Noncompete agreement

- A federal appeals court has ruled that a man who started his own business did not violate his noncompete agreement with his former employer when he solicited business within the employer's target sales area. The court ruled that merely soliciting business does not violate the agreement. To do so, the man's business must be physically located within the target sales area. (United Rentals v. Keizer, U.S. Court of Appeals for the Sixth Circuit, No. 02-1580, 2004)

Corporate liability

- (Cariglia v. Hertz Equipment Rental Corporation, U.S. Court of Appeals for the First Circuit, No. 02-2199, 2004)

First Amendment

- A federal appeals court has ruled that an employer who fired a worker for making false sexual harassment claims against his supervisor cannot be held liable for violating that employee's First Amendment rights.

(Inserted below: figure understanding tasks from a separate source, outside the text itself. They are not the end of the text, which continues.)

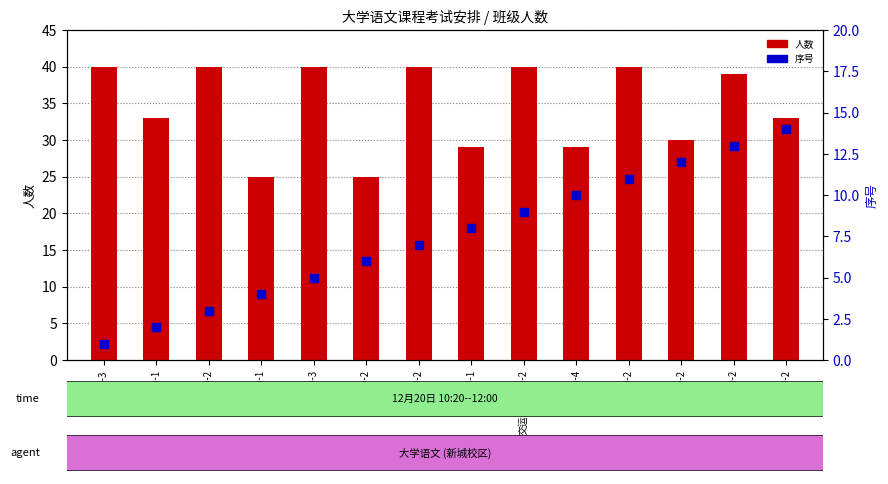

Which series contains the highest Y value?

人数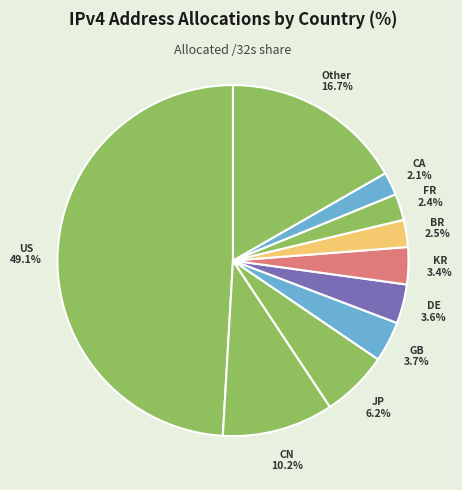

What is the ratio of the value at GB to the value at DE?

1.0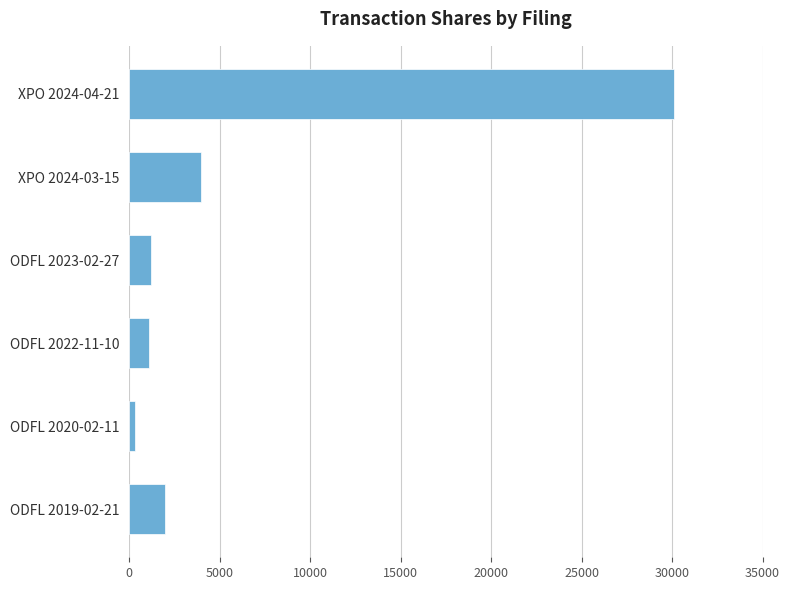

What is the sum of all values?

38649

The court ruled that the internal investigation into the plaintiff's actions was sound and proved that the plaintiff had attempted to enlist other employees to backup the sexual harassment story. Also, the plaintiff's actions were legitimate grounds for dismissal. (Johnson v. State of Louisiana, U.S. Court of Appeals for the Fifth Circuit, No. 03-30087, 2004)

Nuclear security

- Two identical bills (H.R. 4212 and S. 2310) introduced by Rep. Adam Schiff (D-CA) and Sen. Dianne Feinstein (D-CA), respectively, would establish a task force on nuclear material removal within the Department of Energy.

Aviation security

- Several bills currently under consideration in Congress are aimed at enhancing aviation security programs. One bill (H.R. 3959) introduced by Rep. Frank LoBiondo (R-NJ) would authorize the Homeland Security Department to provide air marshal training to law enforcement personnel from foreign countries. The bill has no cosponsors and has been referred to the House Transportation and Infrastructure Committee. Companion bills (H.R. 4126 and S. 2268) introduced by Rep. Joe Wilson (R-SC) and Sen. Jim Bunning (R-NY), respectively, would alter the federal flight deck officer program--allowing pilots to carry firearms on commercial flights. The measure would add mental health standards and firearms training to the list of eligibility requirements. The bill would also prohibit the disclosure of information relating to a pilot's participation in the program and provide an appeal process for pilots who have been determined ineligible for the program.

Cargo security

- The Coast Guard authorization bill (H.R. 2443) has been approved by the House of Representatives and has been approved in a different form by the Senate. In a conference committee, which is designed to hash out differences in the two versions, lawmakers rejected a controversial provision that would have required Coast Guard representatives to review the security plans of all foreign vessels entering U.S. waters. (Under current law, the Coast Guard is required to review the security plans of domestic vessels.) At a hearing before the bill was passed, Coast Guard Commandant Thomas H. Collins contended that the agency does not have the money or personnel to complete the task, which would have required reviewing plans for more than 10,000 foreign vessels.